Le constat du passé étant fait, prenons la bataille du printemps dernier dans la zone de Fallujah en Irak, où des centaines de civils sont morts assiégés et bombardés par les forces étasuniennes en réponse à la mort de quatre entrepreneurs civils. Mais finalement les marines durent suspendre le siège et cette ville demeure hors du contrôle des forces occupantes et de ses alliés.
« Que se serait-il passé à Fallujah il y a 40 ans ? Il l’aurait bombardée avec les B-52. Cette fois, il ont dû faire marche arrière. Il y avait trop de sources d’information », explique t-il. Avec les images de la ville attaquée transmises par la télévision arabe et sur l’Internet, la population étasunienne a été témoin des pertes civiles, ce qui, en partie, a obligé au repli des troupes. Chomsky, comme d’autres, signale aussi que l’appui mondial à l’Armée Zapatiste de Libération Nationale n’aurait pas été si grand il y a encore une vingtaine d’années, quand il n’y avait pas internet.
Ou du moins, bien qu’il y avait des médias alternatifs il y a 20 ans - par exemple La Jornada et d’autres couvrirent les premières élections au Nicaragua - la diffusion des données et des perspectives n’étaient pas aussi répandue faute d’un accès global.
Mais Chomsky constate que bien qu’il y ait de l’information disponible pour qui veut bien faire l’effort de la rechercher dans les médias alternatifs, la majorité de la population aux EU continue d’être dépendante des médias conventionnels patronaux. Le résultat peut aisément s’observer en analysant l’actuelle conjoncture électorale. « Pour les prochaines élections, regardez qui est autour de la table. Il y a deux candidats, l’un et l’autre d’une richesse impressionnante, de familles puissantes, formés à la même université », commente t-il. « Les deux peuvent concourir parce qu’ils sont financés par les mêmes intérêts patronaux. »
Pour l’élection de novembre, pour la première fois depuis des décennies, Chomsky trouve tellement inquiétant le gouvernement de G. W. Bush, qu’il décrit comme un « nationaliste radical » qui se consacre à la « violence impériale », qu’il apporte une forme très tiède d’appui à son adversaire, John Kerry, en disant de lui : « c’est une fraction meilleure » que Bush.
Il ajoute néanmoins que les différences entre les deux candidats sont peu substantielles et même difficiles à détecter.

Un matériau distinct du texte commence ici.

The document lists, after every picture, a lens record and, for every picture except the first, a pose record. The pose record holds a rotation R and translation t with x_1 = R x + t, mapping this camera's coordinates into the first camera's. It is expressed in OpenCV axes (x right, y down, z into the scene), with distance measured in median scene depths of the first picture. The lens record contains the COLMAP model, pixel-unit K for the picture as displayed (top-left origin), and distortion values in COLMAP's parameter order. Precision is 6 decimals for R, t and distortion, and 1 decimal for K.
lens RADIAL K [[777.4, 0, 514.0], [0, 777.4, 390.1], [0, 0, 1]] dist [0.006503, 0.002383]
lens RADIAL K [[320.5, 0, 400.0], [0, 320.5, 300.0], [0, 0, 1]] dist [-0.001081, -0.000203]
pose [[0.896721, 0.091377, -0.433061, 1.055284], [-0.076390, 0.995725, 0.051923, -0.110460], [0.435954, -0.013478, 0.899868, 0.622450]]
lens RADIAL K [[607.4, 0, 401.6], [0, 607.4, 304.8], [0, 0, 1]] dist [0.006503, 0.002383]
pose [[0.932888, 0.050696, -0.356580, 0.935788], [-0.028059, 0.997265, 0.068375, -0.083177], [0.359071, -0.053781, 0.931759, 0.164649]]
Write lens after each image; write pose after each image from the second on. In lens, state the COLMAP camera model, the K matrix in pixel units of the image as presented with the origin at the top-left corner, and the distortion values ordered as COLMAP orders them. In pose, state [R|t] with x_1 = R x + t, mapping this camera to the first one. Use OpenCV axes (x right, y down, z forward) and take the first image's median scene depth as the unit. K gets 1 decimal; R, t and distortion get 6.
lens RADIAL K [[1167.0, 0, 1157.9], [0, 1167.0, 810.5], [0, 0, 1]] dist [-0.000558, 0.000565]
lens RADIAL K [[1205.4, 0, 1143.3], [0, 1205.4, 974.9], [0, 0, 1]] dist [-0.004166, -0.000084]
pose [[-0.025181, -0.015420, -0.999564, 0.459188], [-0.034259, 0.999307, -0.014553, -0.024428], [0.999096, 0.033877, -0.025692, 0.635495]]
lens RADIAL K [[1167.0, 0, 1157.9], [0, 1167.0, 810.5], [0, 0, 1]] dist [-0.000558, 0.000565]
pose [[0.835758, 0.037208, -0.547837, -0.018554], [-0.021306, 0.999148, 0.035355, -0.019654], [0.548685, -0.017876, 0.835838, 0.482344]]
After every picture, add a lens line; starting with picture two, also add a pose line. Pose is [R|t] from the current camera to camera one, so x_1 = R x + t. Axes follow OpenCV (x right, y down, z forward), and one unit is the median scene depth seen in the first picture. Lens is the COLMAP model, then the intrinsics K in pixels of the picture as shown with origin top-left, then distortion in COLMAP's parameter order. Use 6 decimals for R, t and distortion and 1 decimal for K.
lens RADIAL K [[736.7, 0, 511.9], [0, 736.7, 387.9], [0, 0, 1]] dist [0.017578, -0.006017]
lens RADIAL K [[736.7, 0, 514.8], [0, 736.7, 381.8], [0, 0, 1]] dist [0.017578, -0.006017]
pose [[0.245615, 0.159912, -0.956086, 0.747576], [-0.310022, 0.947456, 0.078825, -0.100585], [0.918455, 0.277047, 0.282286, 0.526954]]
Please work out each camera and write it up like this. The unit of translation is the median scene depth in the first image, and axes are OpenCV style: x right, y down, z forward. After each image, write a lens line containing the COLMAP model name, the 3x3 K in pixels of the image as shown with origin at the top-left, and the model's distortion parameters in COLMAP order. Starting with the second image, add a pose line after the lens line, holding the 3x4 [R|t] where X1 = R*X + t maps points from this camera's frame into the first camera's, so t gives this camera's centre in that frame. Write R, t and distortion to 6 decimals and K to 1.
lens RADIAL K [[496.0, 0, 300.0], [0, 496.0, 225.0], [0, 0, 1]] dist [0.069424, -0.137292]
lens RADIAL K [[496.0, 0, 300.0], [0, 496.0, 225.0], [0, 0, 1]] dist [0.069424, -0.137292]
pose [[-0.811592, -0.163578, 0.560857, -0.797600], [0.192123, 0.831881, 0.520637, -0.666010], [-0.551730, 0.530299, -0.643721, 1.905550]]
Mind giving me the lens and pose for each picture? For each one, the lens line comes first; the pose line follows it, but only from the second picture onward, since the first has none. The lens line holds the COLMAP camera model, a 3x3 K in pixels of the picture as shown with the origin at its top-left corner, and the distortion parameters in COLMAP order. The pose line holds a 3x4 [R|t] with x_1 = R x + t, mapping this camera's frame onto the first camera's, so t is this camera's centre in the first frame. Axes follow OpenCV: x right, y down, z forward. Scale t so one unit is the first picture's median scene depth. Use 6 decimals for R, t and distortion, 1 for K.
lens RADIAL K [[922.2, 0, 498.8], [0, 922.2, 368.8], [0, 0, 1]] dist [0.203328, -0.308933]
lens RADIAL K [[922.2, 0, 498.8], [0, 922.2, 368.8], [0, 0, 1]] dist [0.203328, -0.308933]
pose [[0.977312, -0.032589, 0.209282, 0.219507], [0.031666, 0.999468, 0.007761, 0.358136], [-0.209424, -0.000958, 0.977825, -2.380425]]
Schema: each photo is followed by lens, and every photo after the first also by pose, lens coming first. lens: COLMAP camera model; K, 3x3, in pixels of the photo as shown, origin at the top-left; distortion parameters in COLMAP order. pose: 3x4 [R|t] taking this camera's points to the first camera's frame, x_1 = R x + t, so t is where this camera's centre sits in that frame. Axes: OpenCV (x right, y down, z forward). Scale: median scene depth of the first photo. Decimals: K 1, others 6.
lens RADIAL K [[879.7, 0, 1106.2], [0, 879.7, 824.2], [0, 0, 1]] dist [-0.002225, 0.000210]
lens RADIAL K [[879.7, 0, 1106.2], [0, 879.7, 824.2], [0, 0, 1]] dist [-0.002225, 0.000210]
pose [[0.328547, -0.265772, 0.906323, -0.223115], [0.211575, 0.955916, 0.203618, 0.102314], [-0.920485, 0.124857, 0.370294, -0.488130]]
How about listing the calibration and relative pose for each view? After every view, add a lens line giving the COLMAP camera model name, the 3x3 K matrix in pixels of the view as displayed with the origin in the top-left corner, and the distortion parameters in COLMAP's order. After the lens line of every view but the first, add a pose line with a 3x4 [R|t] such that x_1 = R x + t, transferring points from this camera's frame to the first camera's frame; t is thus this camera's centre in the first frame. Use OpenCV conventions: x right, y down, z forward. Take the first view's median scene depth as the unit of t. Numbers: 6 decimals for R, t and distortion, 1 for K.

Cela, certainement, n’est pas accidentel, depuis que les élections aux EU tournent autour des « qualités » des candidats, et non sur leurs propositions ou leurs idées. Ainsi, ce n’est pas un hasard si les mots « caractère », « leadership » ou « personnalité » sont ceux employés pour décrire les candidats, au lieu d’approfondir leurs positions sur des questions politiques.
Les candidats sont entraînés pour être peu clairs sur les grands thèmes parce que les dirigeants savent qu’aucun des deux partis officiels n’offre de solutions aux problèmes que la majorité du pays souhaite résoudre. Par exemple, il y a une réclamation pour qu’on trouve une solution à la crise du système de santé, mais aucun des candidats ne se risque à proposer des solutions sérieuses sur ce sujet, pas plus qu’en matière d’éducation, d’emploi ou sur la guerre.
« La politique aux Etats Unis est très maigre et indigente ; les thèmes essentiels ne sont pas discutés. »
Mais en même temps, souligne t-il, « le plus encourageant, très nouveau et excitant, est que pour la première fois dans l’histoire il y a d’énormes mouvements populaires internationaux, avec une vaste solidarité dans le monde. Ils se sont plus développés au Sud, en Inde, au Brésil, mais ils sont maintenant étendus au Nord. Ils se préoccupent d’aborder les problèmes fondamentaux de l’injustice, de l’oppression et de la violence, et agissent pour les résoudre. » En cela, souligne t-il, les médias progressistes, avec leur nouvelle envergure internationale via l’Internet, jouent un rôle-clé.
[1] En anglais, Chomsky parle de « Manufacturing Consent » qu’on trouve traduit aussi en français par « Fabrication du Consensus » - N.d.t.